This is a free-use text filter, it filters the words according to how similar the words are with the forbidden words. The objective of this algorithm is to detect and filter those unwanted words even if they are not written explicitly. That is, words with symbols in between, or with letters replacing others or even with numbers replacing letters, will be detected and filtered by the algorithm.
- Examples: Banana, B4n4n4, Ba-na-na, Vanana.
The algorithm is inspired by how the simple perceptron works, that is, it is the algorithm itself that will be adjusted to give the best performance based on the test data that is shown.
Note: The parameter that will define whether or not a word passes the filter is bias.
This is an special version of the algorithm, this version solve the performance of the last version, changing it from O(n^2) to O(n). Likewise, it simplifies the code, giving a performance similar to the previous version without having to use the evaluation functions already mentioned.
By default the filter brings a list of banned words as an example, it also brings a dataset which is used to calibrate the algorithm to our needs.
To quickly use the algorithm, you only have to use the "Word_Filter.train(dataset, black_list, epochs)" method, this to adjust the filter and already to be able to filter text just use the "Word_Filter.filter_text(text, black_list)" method.
Word_Filter.train(dataset, black_list, 100)
print(Word_Filter.filter_text("Insert your text with banned words here.", black_list))
If what you want is to quickly test how accurate the algorithm is, you can use the "Word_Filter.test(dataset, black_list)" method, this will return a score of how accurate it was and also print which words I censor and which do not.
Word_Filter.test(dataset, black_list)
If what you are looking for is not to directly censor a word, you can choose to use the function "Word_Filter.predict(word, black_list)", this will do it to return true or false according to whether or not the word is one of the searched.
Word_Filter.predict("Your word here", black_list)
When creating a dataset, the only thing we must do is put words that are written very similar to those prohibited or derived from the prohibited word and mark it 1 or 0 depending on whether it is banned or not.
- black_list.json example file
{
"words" : [
"banana",
"shit",
"man"
]
}
- dataset.json example file
{
"pairs" : [
["bananas", 1],
["bananasplit", 1]
["apple", 0],
["shitter", 1],
["this", 0],
["hits", 0],
["woman", 1],
["man", 0]
]
}
Note: Depending on how good your dataset is compared to the list of prohibited words, it will show more or less performance. Marking words very different from those in the list as prohibited in the dataset could cause performance problems.
It works by using metrics that analize gramaticaly two words.
- The first metric analize if two words have similar letter secuence, the formulas are: Being A & B = the letter secuence of their respective words, example; if the word is apple, A = {(a, p), (p, p), (p, l), (l, e)}
- f(x) = x^2 > #This is an evaluation function.
- metric_1 = f(AnB) / f(AuB) #This is the common secuence metric.
- The second one analize if two words have similar shape, the formulas are: Being A & B = the two respective words length.

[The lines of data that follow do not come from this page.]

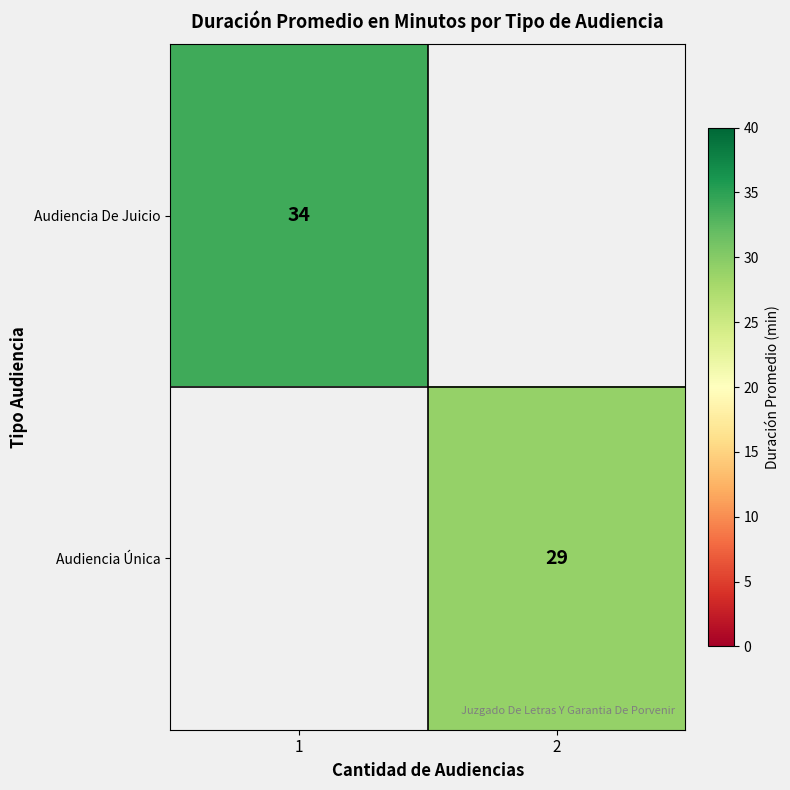

Is it true that Audiencia Única equals 13 at 2?

False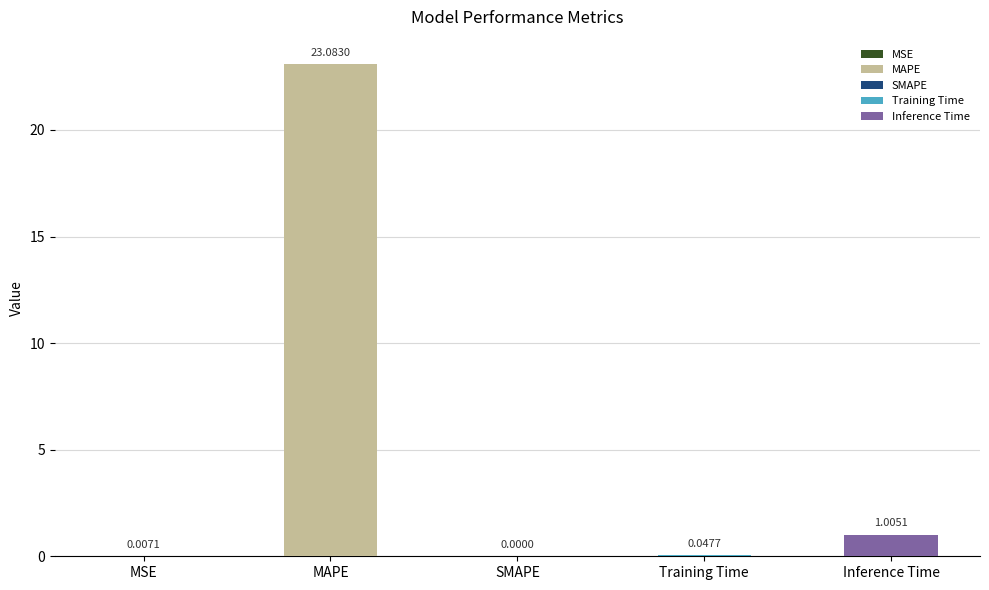

Which category has the highest value across all series?

MAPE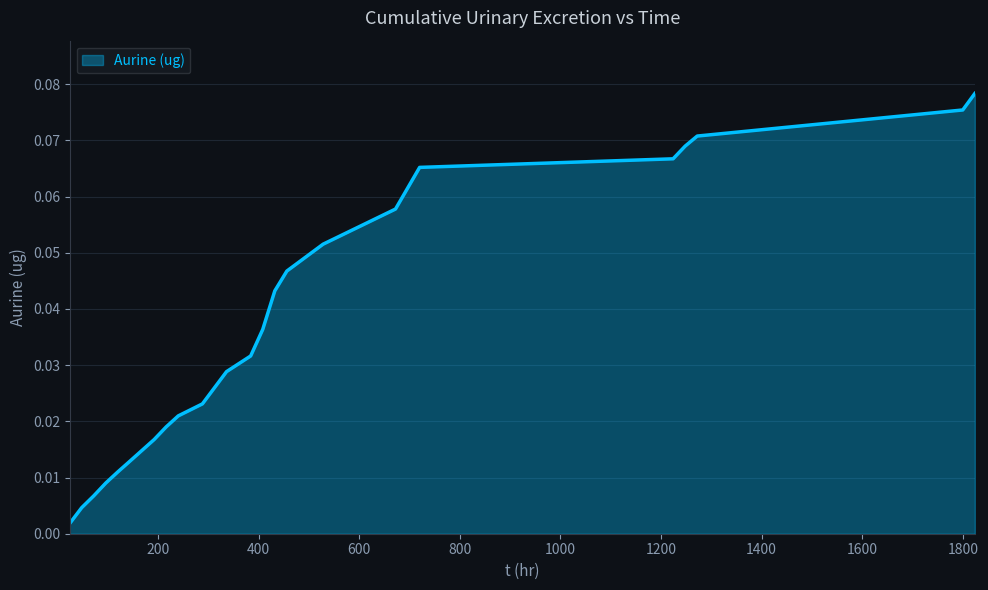

List the labels in order of value, smallest first.

24, 48, 72, 96, 120, 144, 192, 216, 240, 288, 336, 384, 408, 432, 456, 528, 672, 720, 1224, 1248, 1272, 1800, 1824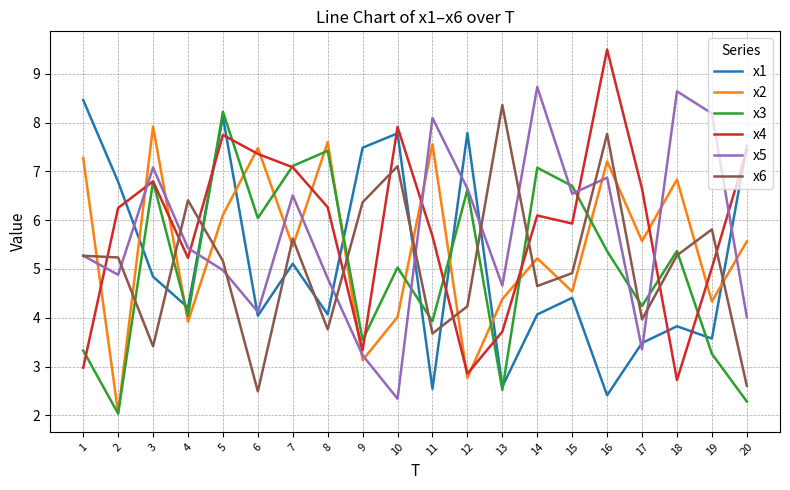

At which category does x6 reach its first local valley?

3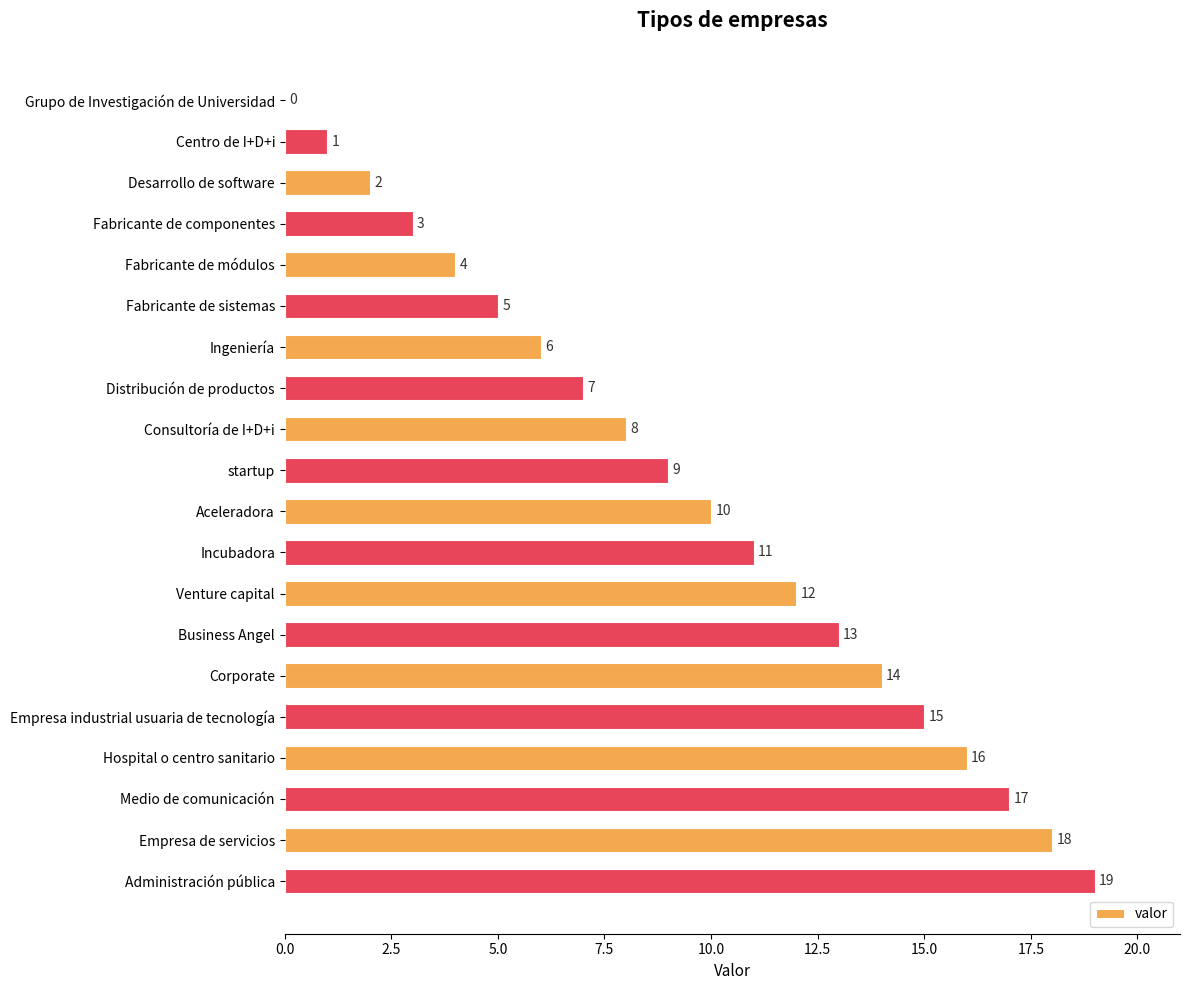

What is the sum of all values?

190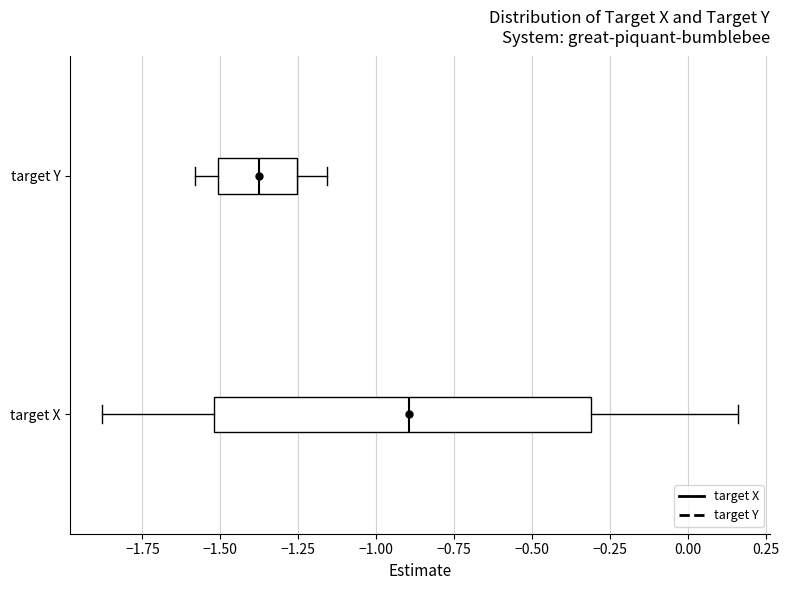

Comparing the boxes themselves (not the whiskers), which one is the widest?

target X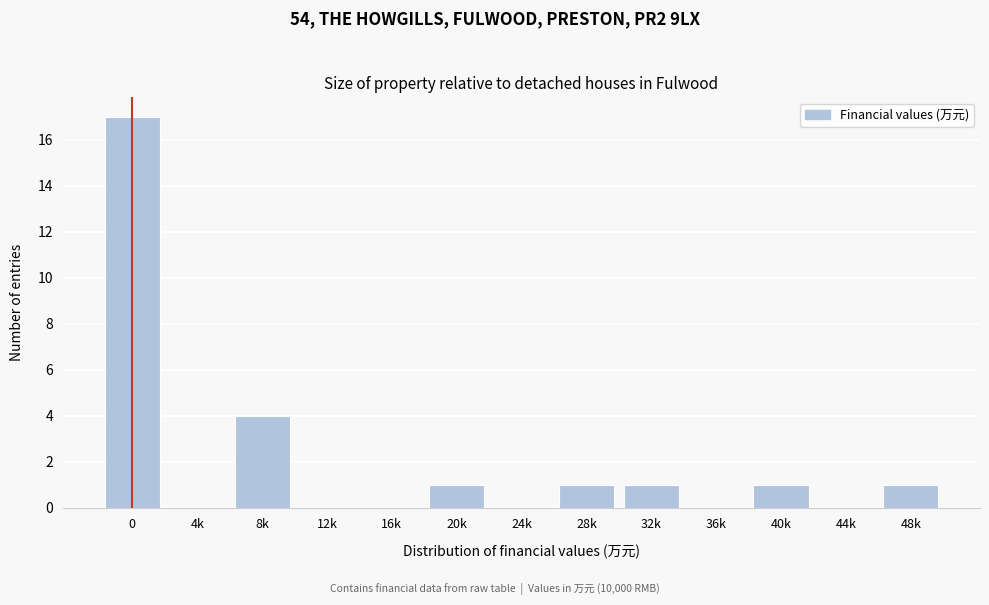

Reading left to right, list all the values displayed in this chart.

0=17	4k=0	8k=4	12k=0	16k=0	20k=1	24k=0	28k=1	32k=1	36k=0	40k=1	44k=0	48k=1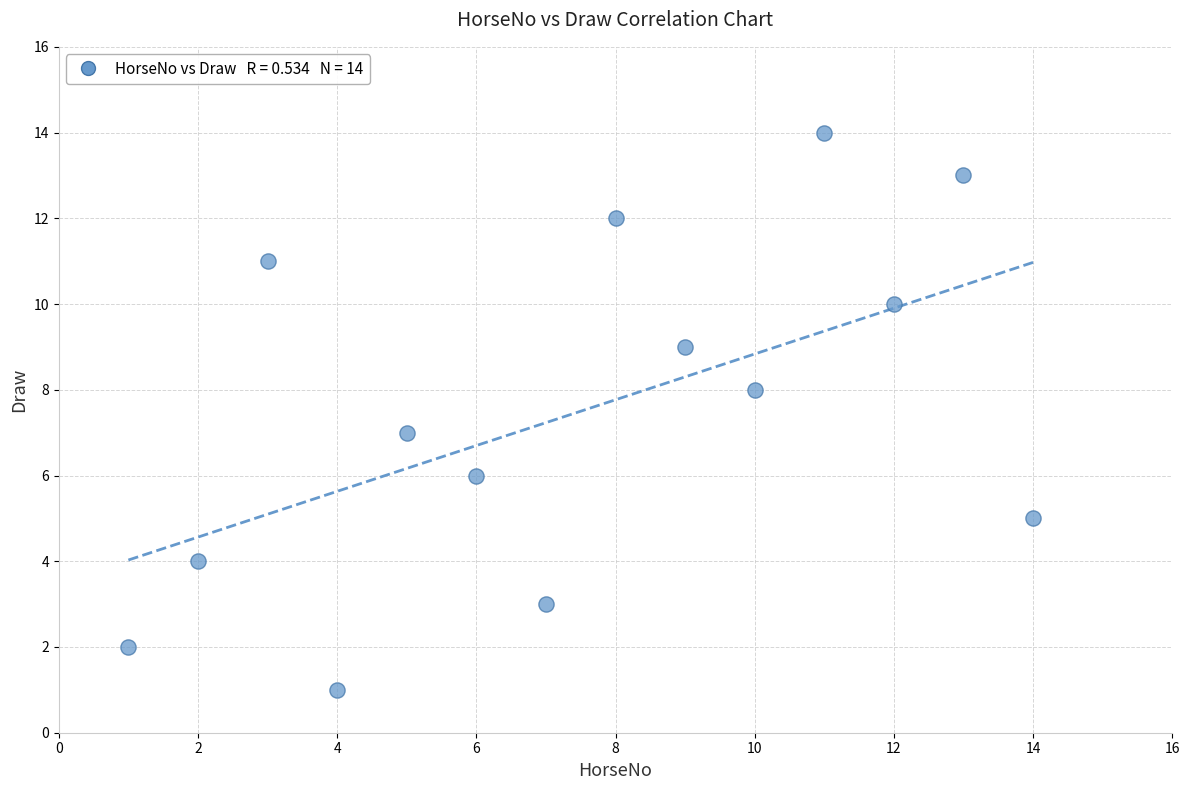

What is the range of Y values (max minus min)?

13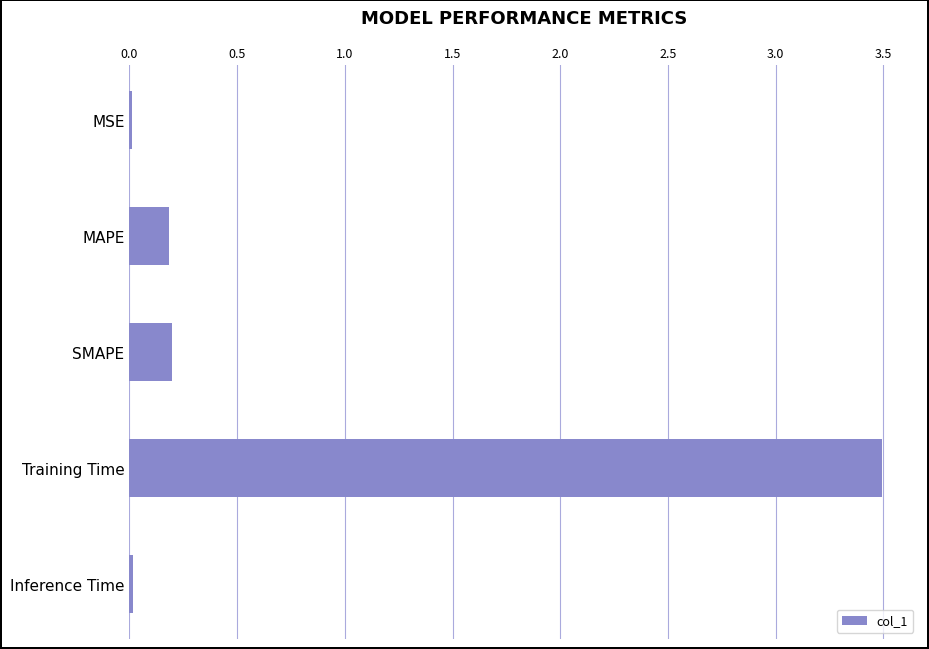

What is the sum of all values?

3.9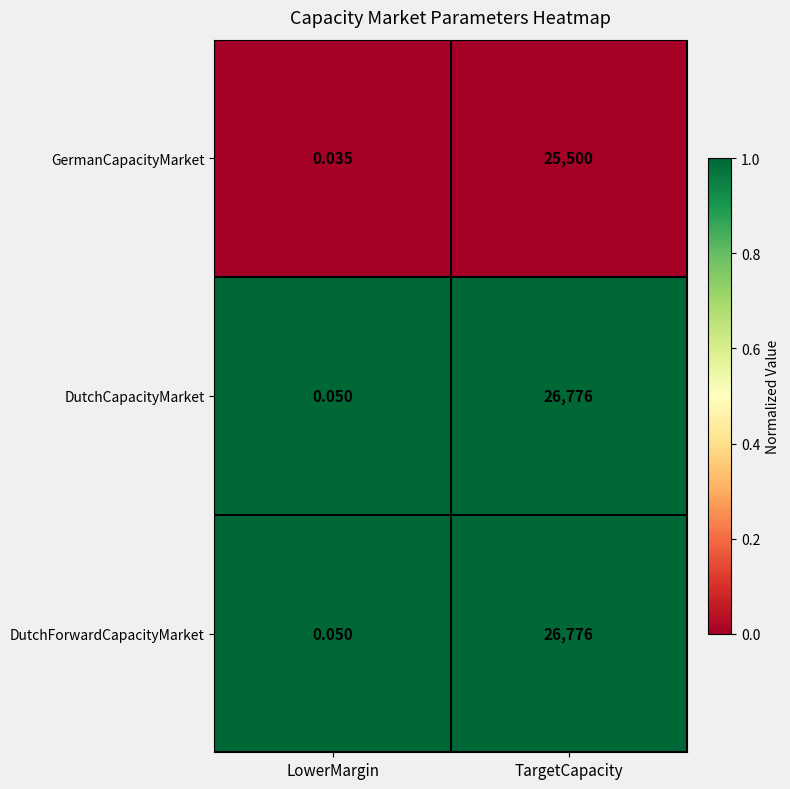

Is the value of GermanCapacityMarket at TargetCapacity greater than the value of DutchForwardCapacityMarket at TargetCapacity?

No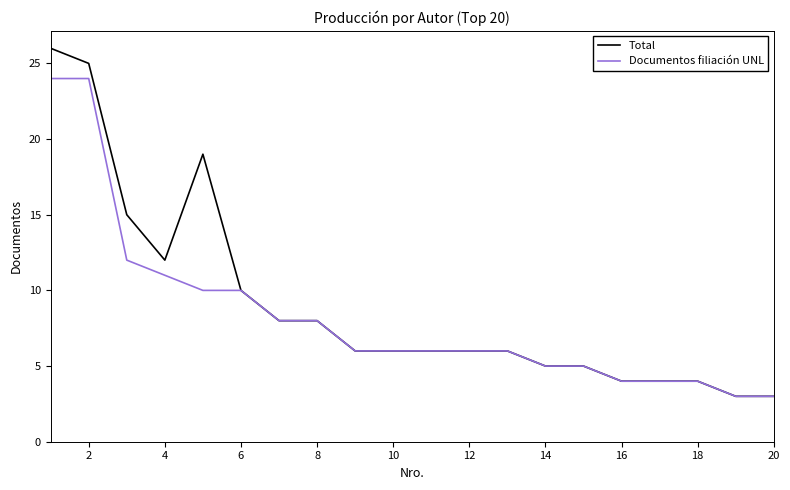

What is the highest value of the Total series?

26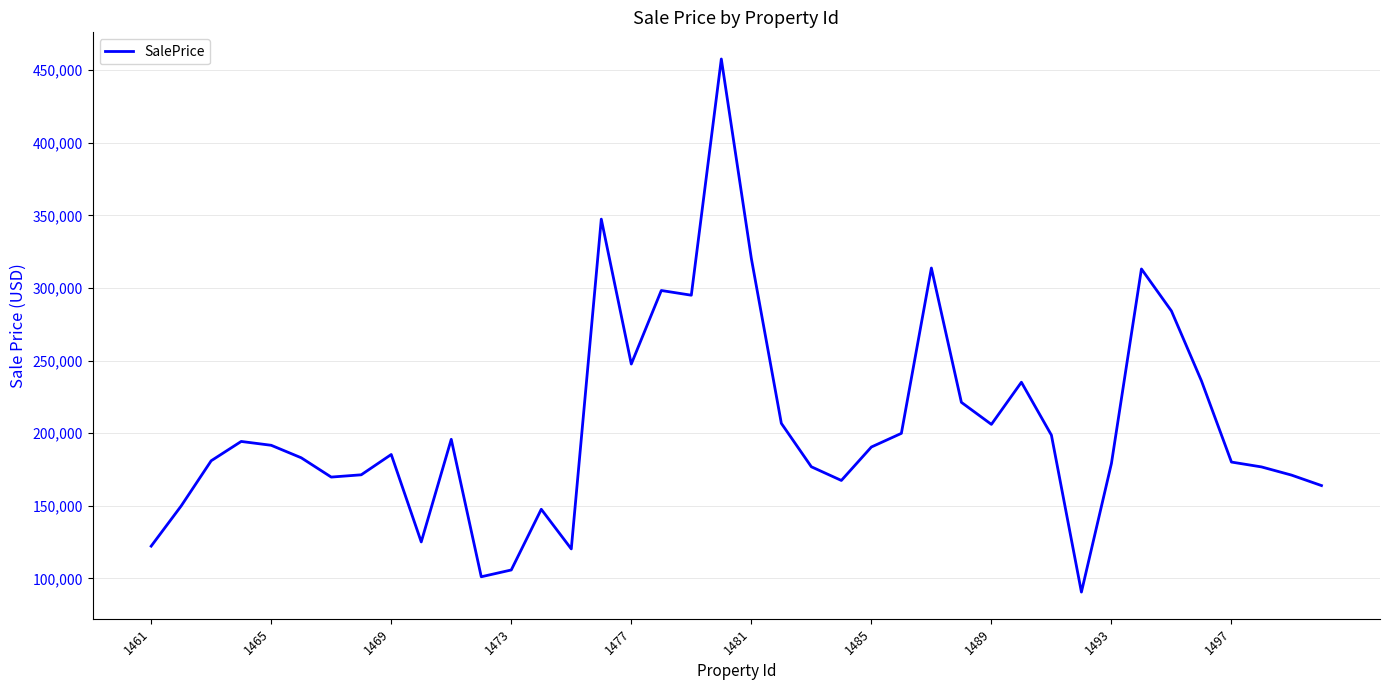

What is the smallest value displayed?

90537.4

- f(x) = sqrt(x) #This is another evaluation function.
- metric_2 = f(min(A, B)) / f(max(A, B)) #This is the shape metric.
- Finally we get the output by taking the average of the metrics;
- output = (metric_1 + metric_2) / 2
- Affter getting the output we will use a number that we will call bias, its function will be uniquely and exclusively to compare if 2 words are definitely the same, like this;
- Are similar <-> output >= bias
Note: The bias can be defined manually, the problem is that the recommended bias to obtain the best performance varies according to the training data and the list of banned words that we give it, so we have chosen to use optimization techniques. In other words, the bias adjusts itself based on the error obtained during training.